Dataset entries:
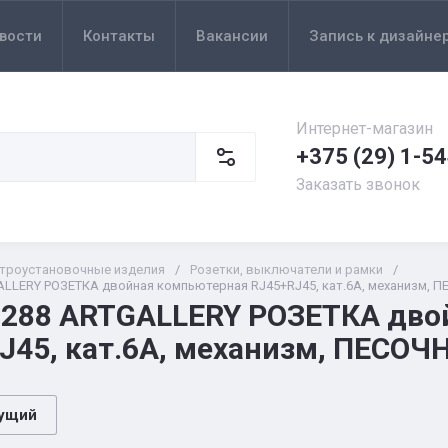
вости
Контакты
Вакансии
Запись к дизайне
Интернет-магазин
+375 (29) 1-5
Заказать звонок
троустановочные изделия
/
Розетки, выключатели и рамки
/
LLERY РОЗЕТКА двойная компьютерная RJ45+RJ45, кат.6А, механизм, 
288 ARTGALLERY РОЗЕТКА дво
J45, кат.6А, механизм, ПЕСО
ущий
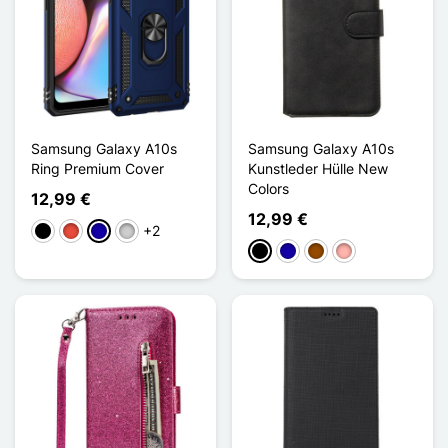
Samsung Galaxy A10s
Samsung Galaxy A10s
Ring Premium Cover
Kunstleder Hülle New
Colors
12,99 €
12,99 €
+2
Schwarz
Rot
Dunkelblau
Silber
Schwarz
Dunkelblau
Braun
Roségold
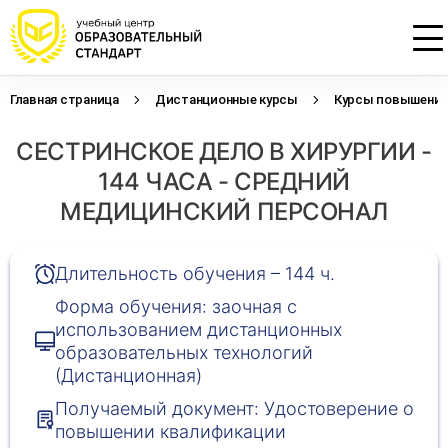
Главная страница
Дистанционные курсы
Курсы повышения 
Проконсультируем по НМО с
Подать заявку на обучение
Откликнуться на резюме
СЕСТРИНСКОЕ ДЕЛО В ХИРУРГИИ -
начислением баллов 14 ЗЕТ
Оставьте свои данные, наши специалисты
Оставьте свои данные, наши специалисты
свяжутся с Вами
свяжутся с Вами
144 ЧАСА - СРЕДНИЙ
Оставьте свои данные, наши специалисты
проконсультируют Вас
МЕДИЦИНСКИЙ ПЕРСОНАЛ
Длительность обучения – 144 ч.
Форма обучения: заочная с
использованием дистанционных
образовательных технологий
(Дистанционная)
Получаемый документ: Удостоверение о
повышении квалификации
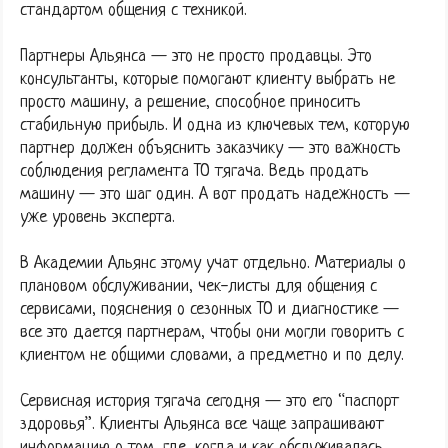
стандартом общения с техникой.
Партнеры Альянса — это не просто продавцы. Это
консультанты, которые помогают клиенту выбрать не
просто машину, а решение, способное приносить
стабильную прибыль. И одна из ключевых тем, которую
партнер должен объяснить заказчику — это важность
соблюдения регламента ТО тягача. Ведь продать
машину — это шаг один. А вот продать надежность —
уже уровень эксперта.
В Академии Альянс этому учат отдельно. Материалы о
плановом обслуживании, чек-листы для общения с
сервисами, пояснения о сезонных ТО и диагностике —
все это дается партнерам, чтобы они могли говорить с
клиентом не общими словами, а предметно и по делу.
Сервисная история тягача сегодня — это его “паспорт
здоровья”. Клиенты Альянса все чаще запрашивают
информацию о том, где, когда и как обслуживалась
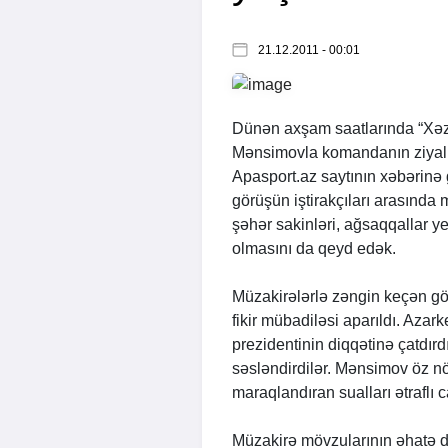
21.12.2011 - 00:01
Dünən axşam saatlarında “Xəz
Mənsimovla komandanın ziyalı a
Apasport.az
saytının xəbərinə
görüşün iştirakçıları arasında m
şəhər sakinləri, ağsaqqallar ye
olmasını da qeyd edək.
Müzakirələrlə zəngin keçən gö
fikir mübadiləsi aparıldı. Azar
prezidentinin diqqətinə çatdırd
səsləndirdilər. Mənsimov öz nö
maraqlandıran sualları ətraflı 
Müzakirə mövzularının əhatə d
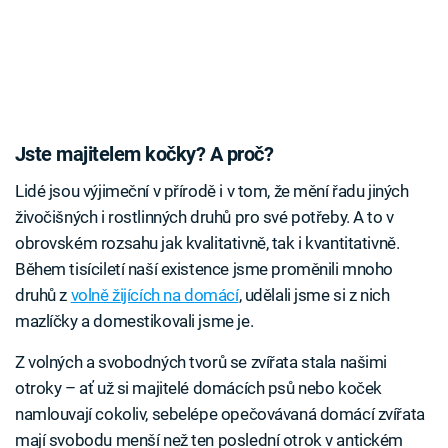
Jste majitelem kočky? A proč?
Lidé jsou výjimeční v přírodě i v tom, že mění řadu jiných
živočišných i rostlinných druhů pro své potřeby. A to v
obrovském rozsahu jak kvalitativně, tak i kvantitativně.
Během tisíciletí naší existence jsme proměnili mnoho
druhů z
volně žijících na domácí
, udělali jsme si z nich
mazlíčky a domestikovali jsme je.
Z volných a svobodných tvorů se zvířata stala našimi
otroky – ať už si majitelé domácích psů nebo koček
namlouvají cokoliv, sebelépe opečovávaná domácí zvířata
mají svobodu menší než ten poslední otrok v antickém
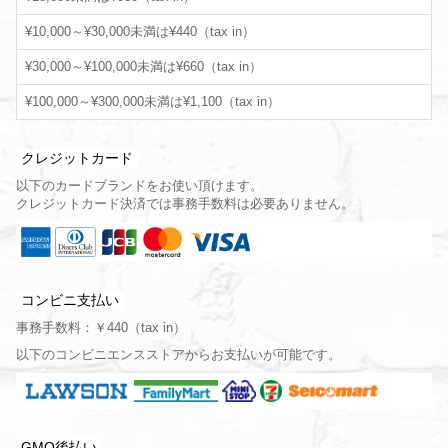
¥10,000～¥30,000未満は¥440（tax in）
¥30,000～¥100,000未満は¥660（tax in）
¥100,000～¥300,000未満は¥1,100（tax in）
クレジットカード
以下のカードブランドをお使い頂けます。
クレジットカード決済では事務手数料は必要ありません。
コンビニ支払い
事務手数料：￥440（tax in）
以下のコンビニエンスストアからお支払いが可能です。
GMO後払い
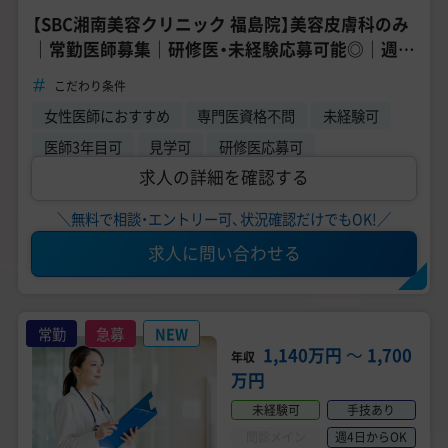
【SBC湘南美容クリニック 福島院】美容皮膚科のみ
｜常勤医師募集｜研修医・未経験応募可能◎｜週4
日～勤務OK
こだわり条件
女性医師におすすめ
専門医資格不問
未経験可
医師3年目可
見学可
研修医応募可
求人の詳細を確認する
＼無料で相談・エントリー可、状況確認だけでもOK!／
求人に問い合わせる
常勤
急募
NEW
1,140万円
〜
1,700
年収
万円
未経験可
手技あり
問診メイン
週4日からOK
==
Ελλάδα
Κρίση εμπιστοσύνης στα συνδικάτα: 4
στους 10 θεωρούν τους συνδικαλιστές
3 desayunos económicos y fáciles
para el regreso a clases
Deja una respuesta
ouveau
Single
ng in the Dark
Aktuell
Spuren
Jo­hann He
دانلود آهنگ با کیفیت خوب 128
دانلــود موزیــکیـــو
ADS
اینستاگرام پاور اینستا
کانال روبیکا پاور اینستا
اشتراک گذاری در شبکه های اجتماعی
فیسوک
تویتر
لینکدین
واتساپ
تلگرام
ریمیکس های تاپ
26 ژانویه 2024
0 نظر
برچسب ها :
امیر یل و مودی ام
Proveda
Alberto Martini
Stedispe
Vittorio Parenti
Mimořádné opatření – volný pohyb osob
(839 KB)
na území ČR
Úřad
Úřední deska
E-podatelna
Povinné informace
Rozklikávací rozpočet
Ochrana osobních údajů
---
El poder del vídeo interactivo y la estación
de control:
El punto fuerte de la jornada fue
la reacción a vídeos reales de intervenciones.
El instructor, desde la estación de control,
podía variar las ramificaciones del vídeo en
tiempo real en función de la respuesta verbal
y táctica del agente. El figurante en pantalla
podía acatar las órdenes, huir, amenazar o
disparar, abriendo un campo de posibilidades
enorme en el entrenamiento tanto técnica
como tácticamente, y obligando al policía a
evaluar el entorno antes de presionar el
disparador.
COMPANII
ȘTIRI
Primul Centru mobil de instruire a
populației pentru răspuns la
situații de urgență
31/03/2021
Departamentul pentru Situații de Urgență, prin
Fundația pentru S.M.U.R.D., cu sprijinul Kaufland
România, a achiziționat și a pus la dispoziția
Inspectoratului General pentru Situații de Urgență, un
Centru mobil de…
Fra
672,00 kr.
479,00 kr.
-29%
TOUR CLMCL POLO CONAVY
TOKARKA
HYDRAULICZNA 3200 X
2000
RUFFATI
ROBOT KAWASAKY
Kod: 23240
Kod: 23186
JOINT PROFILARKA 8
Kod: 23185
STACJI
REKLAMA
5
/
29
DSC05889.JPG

● **TASK INSTRUCTIONS**
Arrange the lines in the rows above as a JSON list of strings, one string per line with blank lines omitted, covering everything from the line containing "Jste majitelem kočky? A proč?" down to the line containing "mazlíčky a domestikovali jsme je.", both included.

● **RESPONSE TO THIS EXERCISE**
[
  "Jste majitelem kočky? A proč?",
  "Lidé jsou výjimeční v přírodě i v tom, že mění řadu jiných",
  "živočišných i rostlinných druhů pro své potřeby. A to v",
  "obrovském rozsahu jak kvalitativně, tak i kvantitativně.",
  "Během tisíciletí naší existence jsme proměnili mnoho",
  "druhů z",
  "volně žijících na domácí",
  ", udělali jsme si z nich",
  "mazlíčky a domestikovali jsme je."
]